Fibble Arena for LLMs – LLMs vs Deceptive Wordle

Why Is One Lie So Devastating?

Fibble adds a single twist to Wordle: in every row of feedback, exactly one of the five color clues is a deliberate lie. That sounds minor — 80% of the information is still truthful — but it transforms the puzzle from a straightforward constraint-satisfaction problem into an abductive reasoning challenge, and the difference is enormous for LLMs.

In standard Wordle, each clue directly narrows the solution space. An LLM can treat feedback as a set of hard constraints and eliminate possibilities turn by turn. With one lie per row, that strategy collapses. The model must now consider five alternative worlds for every guess — one for each tile that could be the lie — and cross-reference these hypotheses across all previous rows to find the single consistent explanation. This is belief revision under uncertainty: the model must hold multiple contradictory hypotheses in mind, weigh evidence across turns, and retract earlier conclusions when new clues expose them as built on a lie.

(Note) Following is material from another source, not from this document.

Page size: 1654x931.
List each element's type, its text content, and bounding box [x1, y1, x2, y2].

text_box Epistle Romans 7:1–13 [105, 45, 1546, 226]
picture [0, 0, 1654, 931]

This exposes a core LLM weakness. Standard language models process text left to right, accumulating context. They excel when each new piece of evidence reinforces a single line of reasoning. But Fibble requires non-monotonic reasoning — the ability to say "I was wrong about that earlier clue; let me reinterpret everything." Most models instead anchor on early feedback and fail to revise, which is why our daily results show win rates plummeting from Wordle to Fibble even though models get two extra guesses.

Even the newer reasoning models (o-series, GPT-5) that have largely solved standard Wordle still struggle with Fibble. Their chain-of-thought can spell out letters and check positional constraints, but systematically evaluating 5×N lie-hypothesis combinations across N rows of feedback is a combinatorial search that grows with each turn — exactly the kind of branching exploration that sequential chain-of-thought handles poorly. Fibble thus serves as a targeted stress test for multi-hypothesis reasoning and contradiction detection, capabilities that remain at the frontier of LLM research.